While a subroutine is executed sequentially and straightly, a coroutine can suspend and resume its execution at distinct points in code. Thus, coroutines are good primitives for cooperative task handling, as coroutines are able to yield execution. The advantages of cooperative task handling especially in case of massive parallelism of asynchronous operations such as I/O are in plenty.
Coroutines are often used as low-level primitives, namely as an alternative to threads for implementing high-level concurrency concepts. For example, actor-based systems may use coroutines for their underlying implementation. This implementation attempts on the line of the above mentioned concepts.
The separation of the application into threads defines its concurrent model. The mapping of these threads on the available cores defines its level or parallelism. A concurrent system may run efficiently on a single processor, in which case it is not parallel.
Most programming languages have the concept of subroutines in the form of procedures, functions, or methods. When called, a typical subroutine completes at once and returns a single value. It does not hold any state between invocations.
From the client code, a generator looks like a normal subroutine – it can be invoked and will return a value. However, a generator yields (rather than return!) a value and preserves its state – i.e. the values of the local variables. Again, this is known as continuation. When this generator is called again, its state is restored and the execution continues from the point of the last yielding until a new yield is encountered.
The actors are the instance of any particular generator.
The included example is based on the scenario of fund transfer between various bank accounts involving the following models:
- system-root
- account
- account-balance
The guardian is the root actor of the entire system. Every other actor that is created is always a child of some actor.
Every actor is associated with an address and to send message to any particular actor, an actor have to know the address of that actor.
When things go wrong, that’s when! Whenever a child actor has an unhandled exception and is crashing, it reaches out to its parent for help and to tell it what to do.
Specifically, the child will send its parent a message that is of the Failure class. Then it’s up to the parent to decide what to do.
There are two factors that determine how a failure is resolved:
How the child failed (what type of Exception did the child include in its Failure message to its parent.) What Directive the parent actor executes in response to a child Failure. This is determined by the parent’s SupervisionStrategy.
When it receives an error from its child, a parent can take one of the following actions (“directives”). The supervision strategy maps different exception types to these directives, allowing you to handle different types of errors as appropriate.
Types of supervision directives (i.e. what decisions a supervisor can make):
- Restart the child (default): this is the common case, and the default.

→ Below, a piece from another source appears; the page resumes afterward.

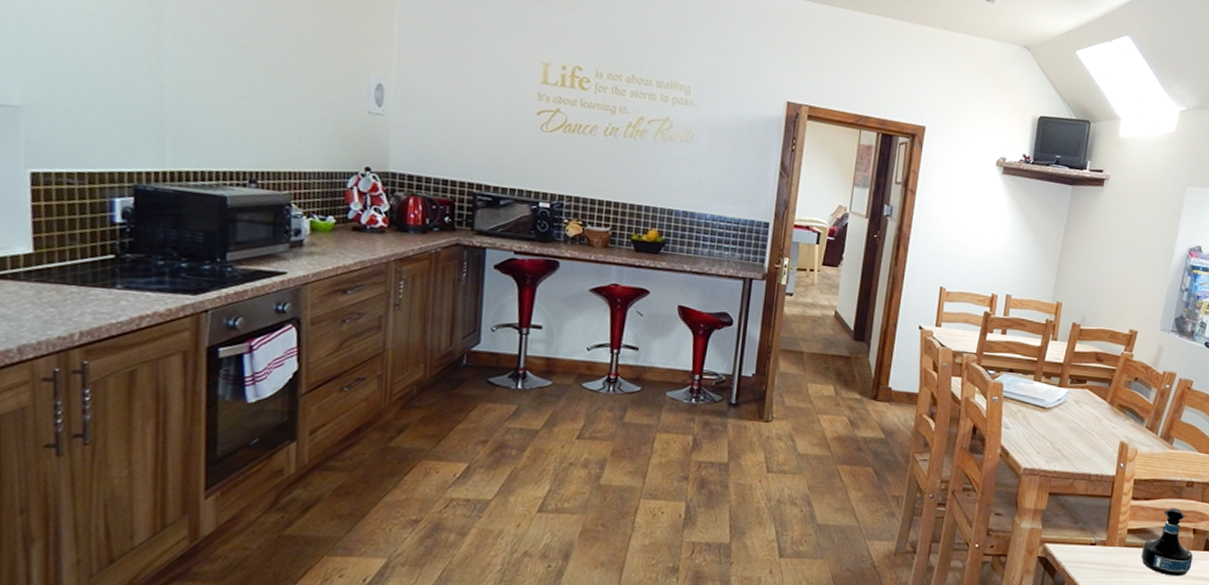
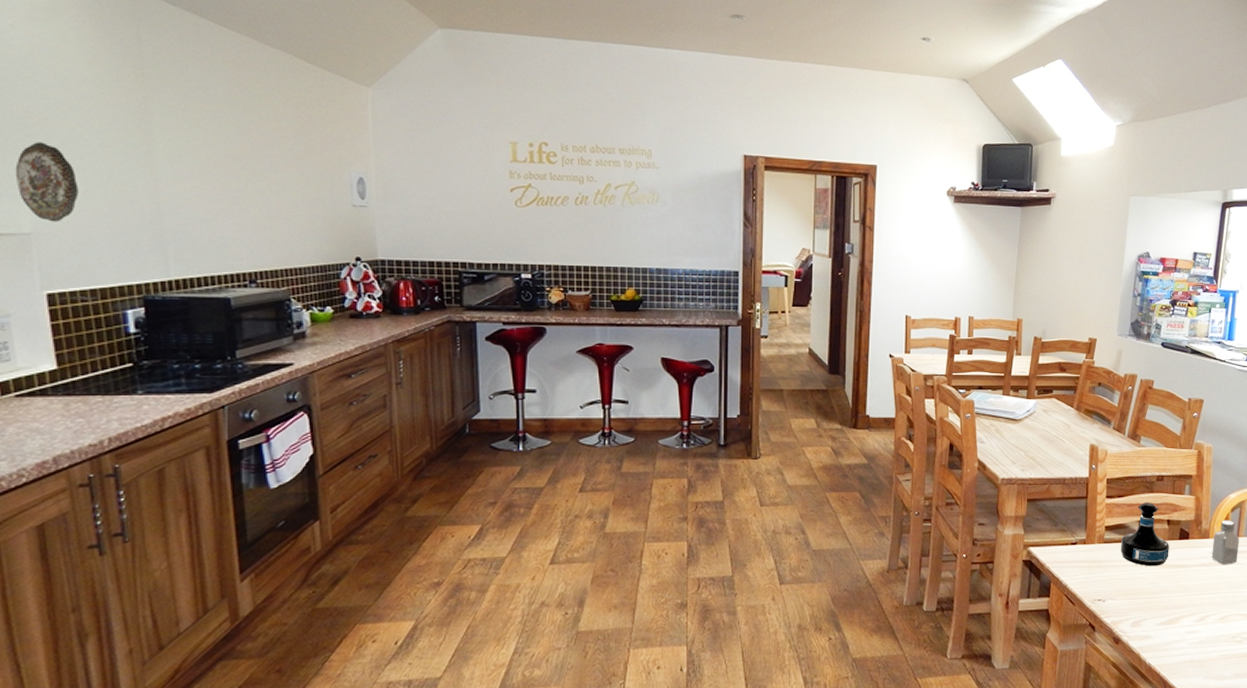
decorative plate: none [11,10,78,98] -> present [15,142,79,222]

- Stop the child: this permanently terminates the child actor.
- Escalate the error (and stop itself): this is the parent saying “I don’t know what to do! I’m gonna stop everything and ask MY parent!”
- Resume processing (ignores the error): you generally won’t use this. Ignore it for now.

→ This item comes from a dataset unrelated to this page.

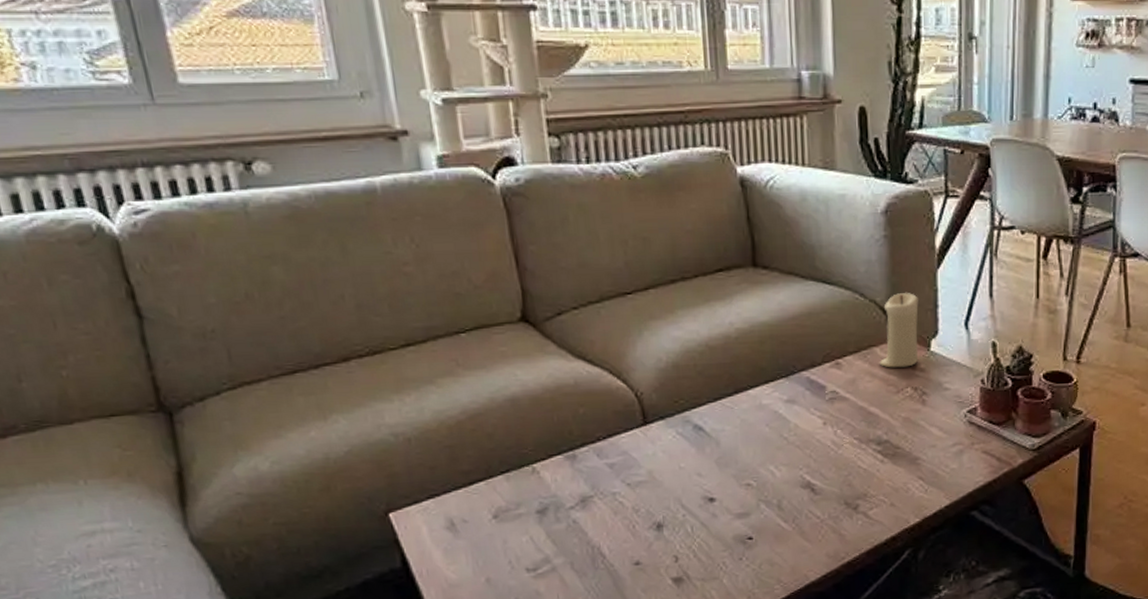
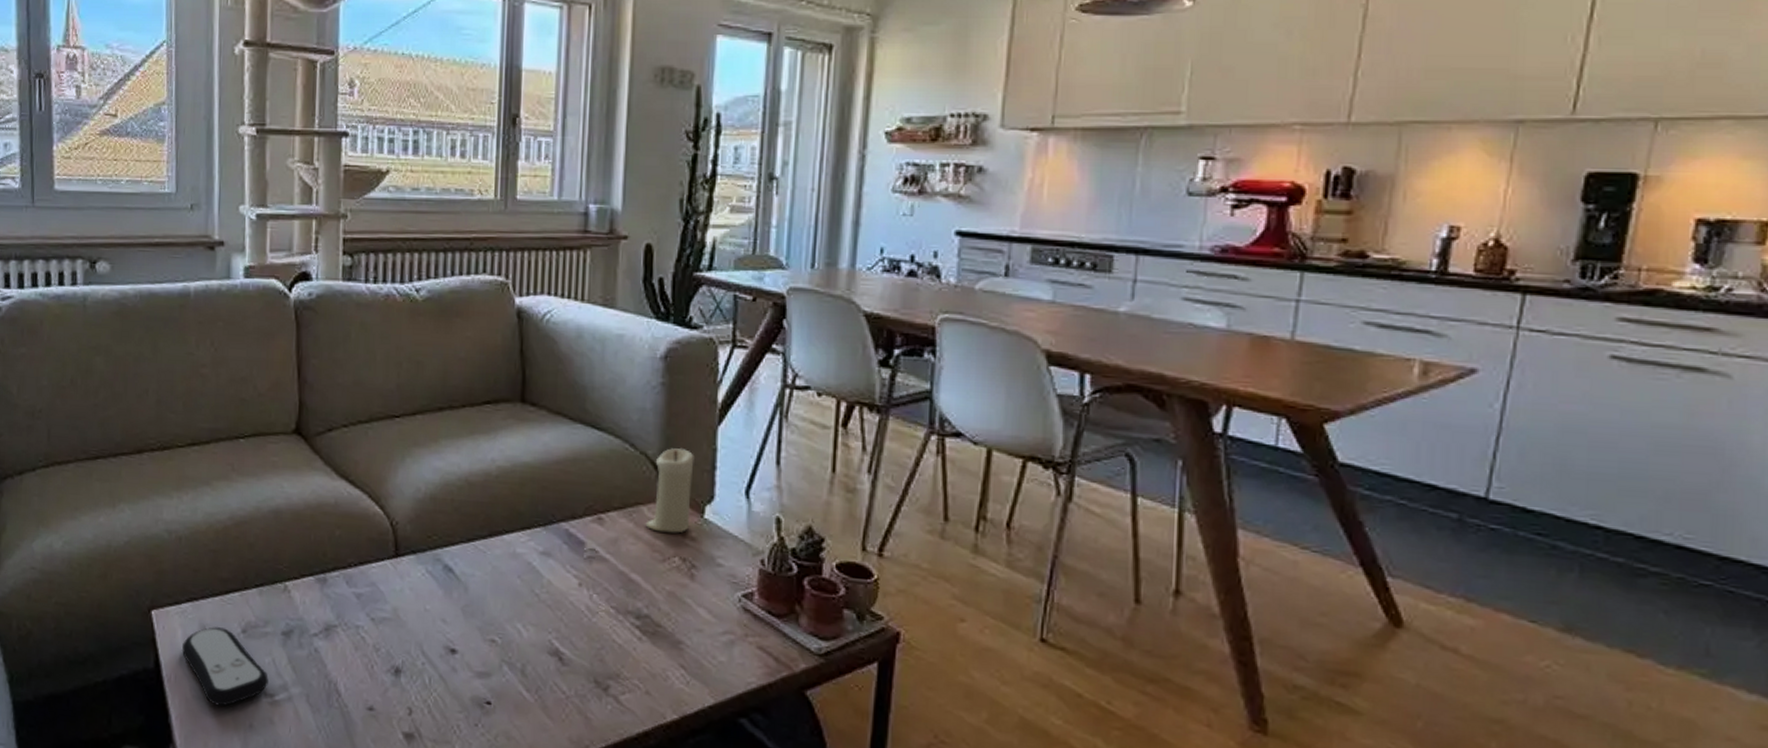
remote control: none [430,517,529,589] -> present [182,627,269,707]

The critical thing to know here is that whatever action is taken on a parent propagates to its children. If a parent is halted, all its children halt. If it is restarted, all its children restart.
There are two built-in supervision strategies:
- One-For-One Strategy (default)
- All-For-One Strategy
The basic difference between these is how widespread the effects of the error-resolution directive will be.
One-For-One says that that the directive issued by the parent only applies to the failing child actor. It has no effect on the siblings of the failing child. This is the default strategy if you don’t specify one. (You can also define your own custom supervision strategy.)
All-For-One says that that the directive issued by the parent applies to the failing child actor AND all of its siblings.
The other important choice you make in a supervision strategy is how many times a child can fail within a given period of time before it is shut down (e.g. “no more than 10 errors within 60 seconds, or you’re shut down”).
The whole point of supervision strategies and directives is to contain failure within the system and self-heal, so the whole system doesn’t crash. How do we do this?
We push potentially-dangerous operations from a parent to a child, whose only job is to carry out the dangerous task.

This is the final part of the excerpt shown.